Directions: Needed from the data below: every line from the one with "fx_px: 2775" up to and including the one with "focal_mm: 98", repeated exactly and with nothing else.
Information supplied: Begin
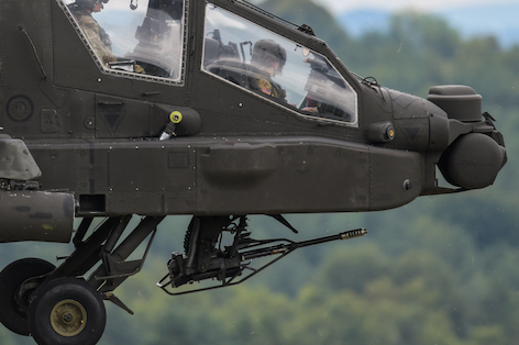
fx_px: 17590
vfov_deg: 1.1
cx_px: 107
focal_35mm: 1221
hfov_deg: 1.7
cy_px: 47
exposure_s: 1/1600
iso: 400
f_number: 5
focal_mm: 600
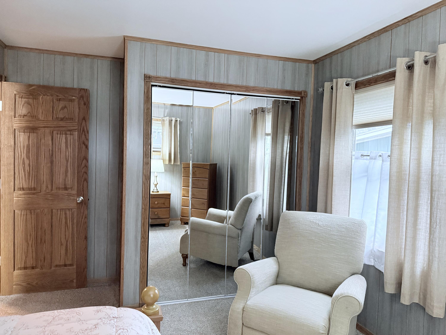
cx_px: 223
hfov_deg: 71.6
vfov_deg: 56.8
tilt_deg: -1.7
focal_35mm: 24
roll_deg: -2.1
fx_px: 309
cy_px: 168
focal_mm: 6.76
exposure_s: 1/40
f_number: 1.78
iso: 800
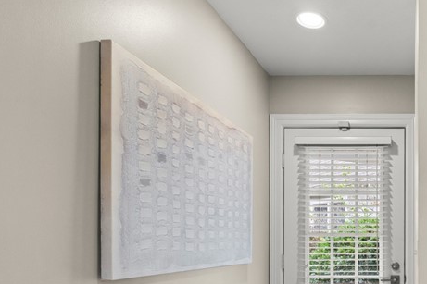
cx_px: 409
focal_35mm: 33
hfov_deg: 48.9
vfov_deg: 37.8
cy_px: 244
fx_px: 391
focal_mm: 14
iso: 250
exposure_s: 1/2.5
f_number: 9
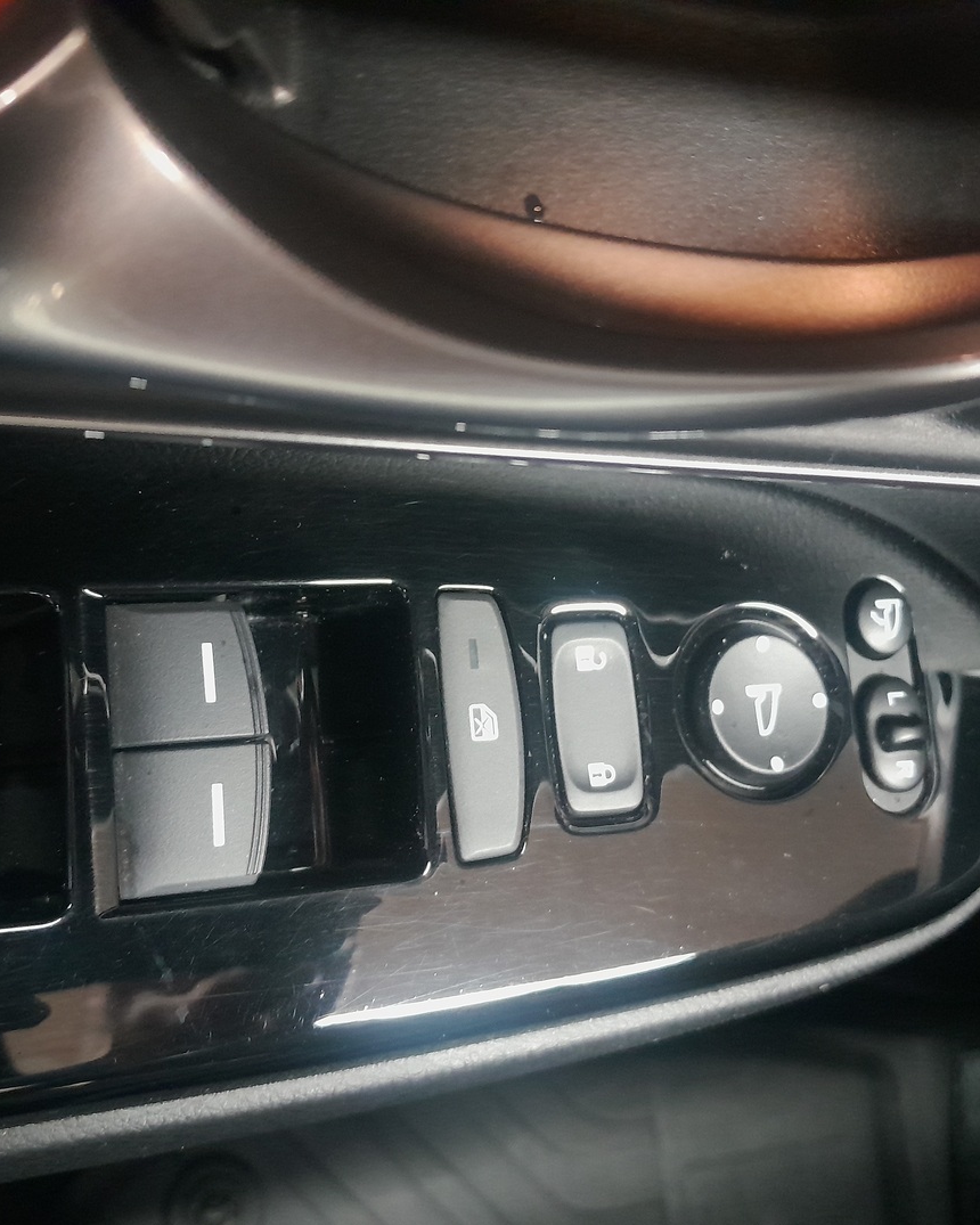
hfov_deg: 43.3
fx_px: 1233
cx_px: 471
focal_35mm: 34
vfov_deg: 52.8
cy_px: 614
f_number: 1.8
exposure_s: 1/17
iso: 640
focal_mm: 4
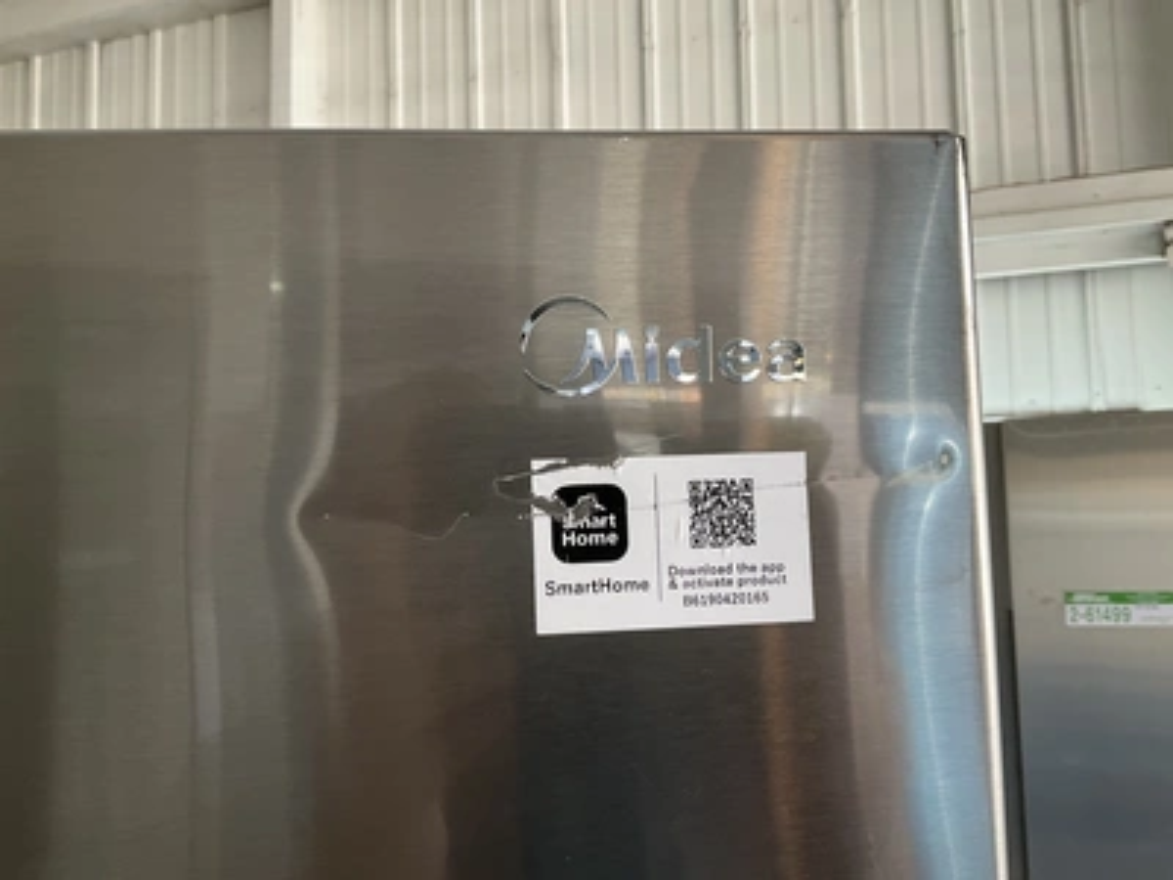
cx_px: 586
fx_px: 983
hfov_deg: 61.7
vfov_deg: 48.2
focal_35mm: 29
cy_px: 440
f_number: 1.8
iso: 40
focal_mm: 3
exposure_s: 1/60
Information supplied: End
Information supplied: Begin
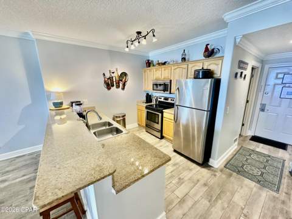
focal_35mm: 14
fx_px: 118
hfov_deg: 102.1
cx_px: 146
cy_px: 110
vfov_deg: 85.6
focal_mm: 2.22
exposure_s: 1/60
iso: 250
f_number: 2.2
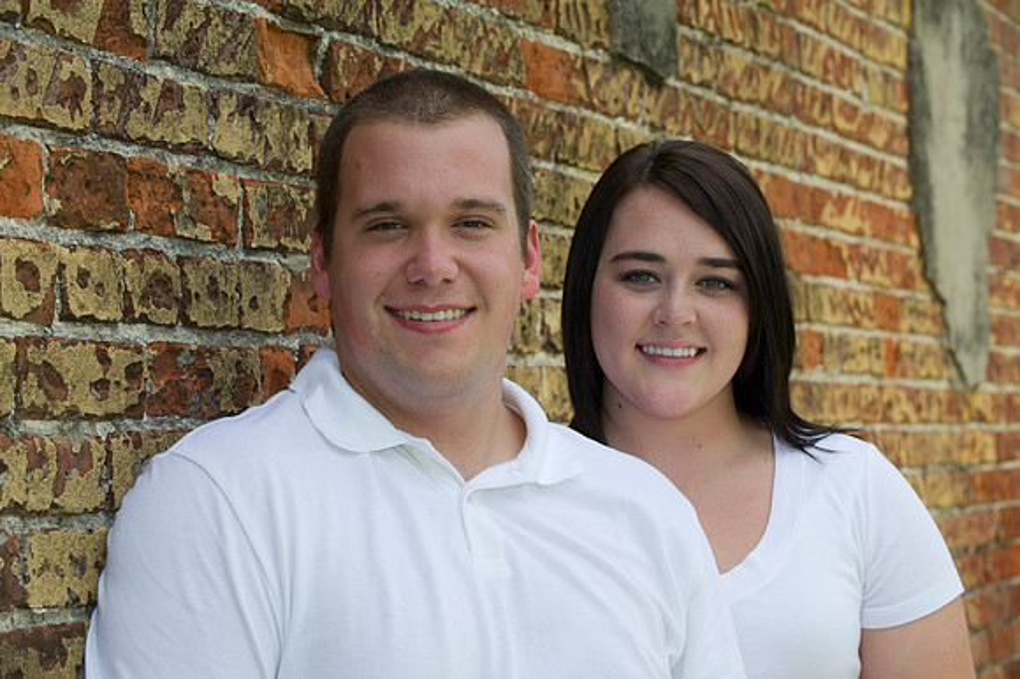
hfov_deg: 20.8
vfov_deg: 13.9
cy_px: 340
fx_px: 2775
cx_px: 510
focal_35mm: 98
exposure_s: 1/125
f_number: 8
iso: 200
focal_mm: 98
Information supplied: End
Answer section:
fx_px: 2775
cx_px: 510
focal_35mm: 98
exposure_s: 1/125
f_number: 8
iso: 200
focal_mm: 98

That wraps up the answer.